In the last days of the campaign, Alaska Gov. Sarah Palin, the Republican vice presidential nominee, proposed “fully funding” the Individuals with Disabilities Education Act. Sen. Obama pledged to do so as well.

Under the 2004 renewal of the idea, the federal government is authorized to cover up to 40 percent of the states’ excess special education costs, based on the national average per-pupil expenditure. That 40 percent is what is considered “full funding.”

But annual federal appropriations have fallen far short of that goal. In fiscal 2008, which ended Sept. 30, the federal government covered 17 percent of such costs.

While the incoming president and the new Congress may support the principle of full funding for the law, even strong advocates for the idea don’t expect them to have the money to keep those promises.

“I just don’t think the money is going to be available,” said Nancy Reder, the deputy executive director of governmental relations of the National Association of State Directors of Special Education, based in Alexandria, Va.

“All the money is being pumped into the war in Iraq and the economic crisis,” she said.

Possible Opening

But Ms. McGuire of the New America Foundation said that the new president could make the argument that education is the vital ingredient of economic competitiveness.

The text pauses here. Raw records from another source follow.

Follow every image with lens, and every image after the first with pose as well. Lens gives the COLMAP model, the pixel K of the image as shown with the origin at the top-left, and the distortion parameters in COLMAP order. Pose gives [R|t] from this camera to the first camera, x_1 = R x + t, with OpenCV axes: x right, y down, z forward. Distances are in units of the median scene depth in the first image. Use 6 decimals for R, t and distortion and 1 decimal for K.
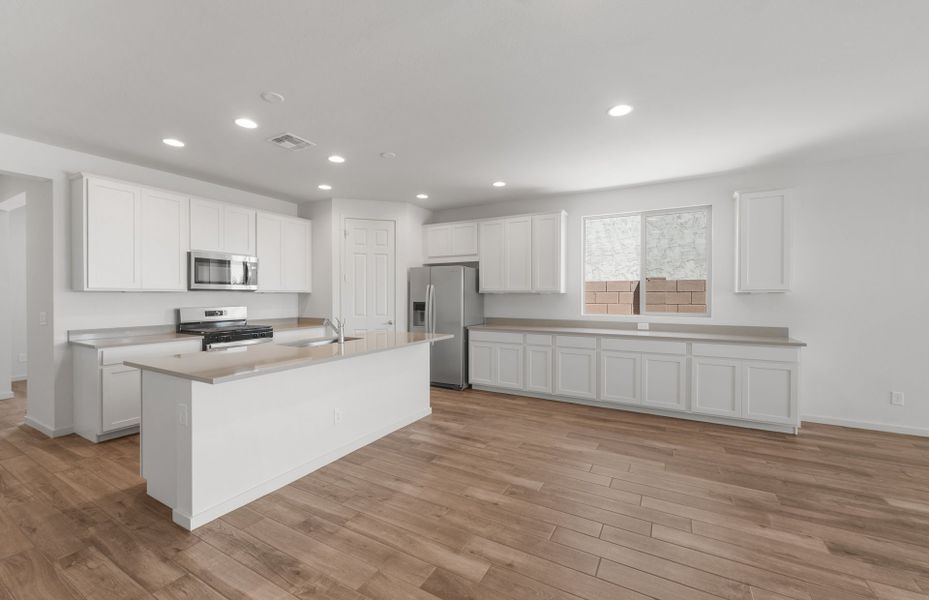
lens RADIAL K [[370.1, 0, 461.7], [0, 370.1, 302.6], [0, 0, 1]] dist [0.000557, -0.000193]
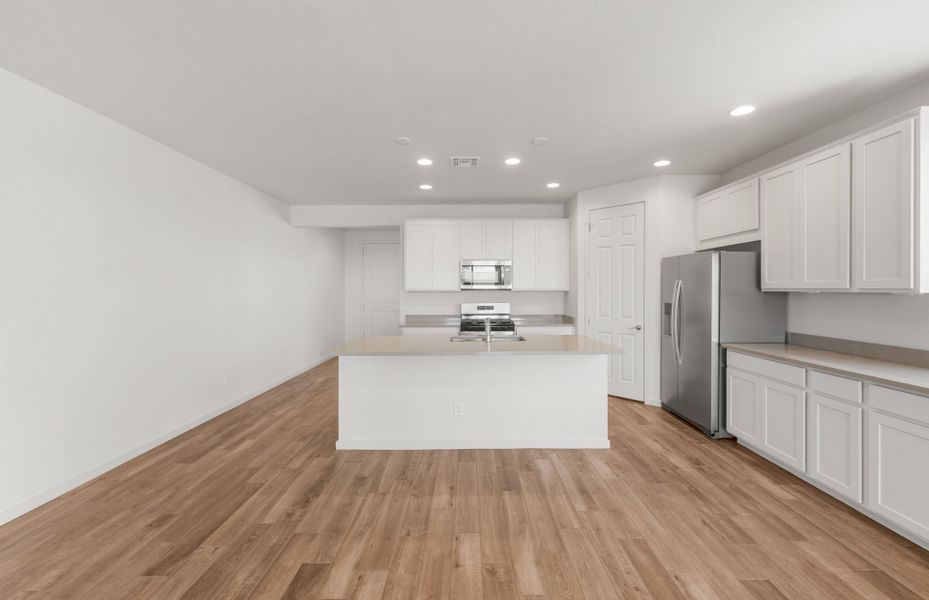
lens RADIAL K [[376.8, 0, 471.7], [0, 376.8, 295.0], [0, 0, 1]] dist [0.001175, -0.000052]
pose [[0.498197, 0.011051, -0.866994, 0.414944], [-0.014537, 0.999885, 0.004392, -0.019570], [0.866942, 0.010416, 0.498300, 0.321513]]
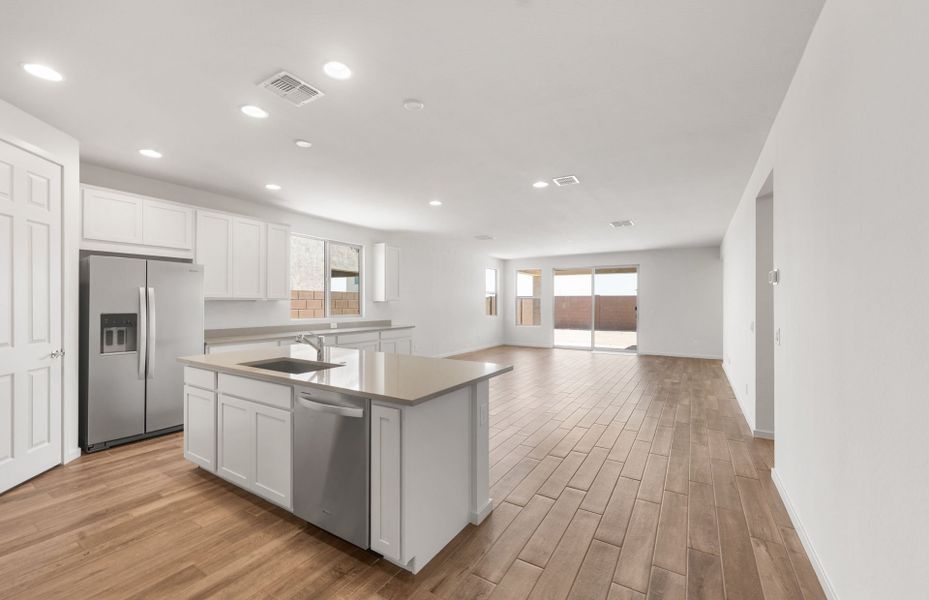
lens RADIAL K [[370.1, 0, 461.7], [0, 370.1, 302.6], [0, 0, 1]] dist [0.000557, -0.000193]
pose [[0.049122, 0.000235, 0.998793, -0.838566], [0.018334, 0.999831, -0.001136, -0.010091], [-0.998625, 0.018368, 0.049109, 0.468033]]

“If we had leadership making the case,” she said, “I think people will be more receptive for that.”
In the second presidential debate, on Oct. 7, Sen. Obama hinted he would tie education to economic concerns if he were elected president. In answering moderator Tom Brokaw’s question about choosing among health care, entitlement reform, and development of new energy sources as the top issue to pursue, the Democrat mentioned health care and energy, and added that he would address education, too.

“We’ve got to deal with education so that our young people are competitive in a global economy,” Sen. Obama said.

Mr. Winston said polling suggests that Americans would be receptive to such a message, even if they weren’t casting their votes based on Sen. McCain’s and Sen. Obama’s education platforms.

“There’s not a decreasing concern about education in our country,” the pollster said.

“There’s going to be a focused discussion in the post-Bush environment,” he added, “about what’s next” for the No Child Left Behind law and the overall federal role in education.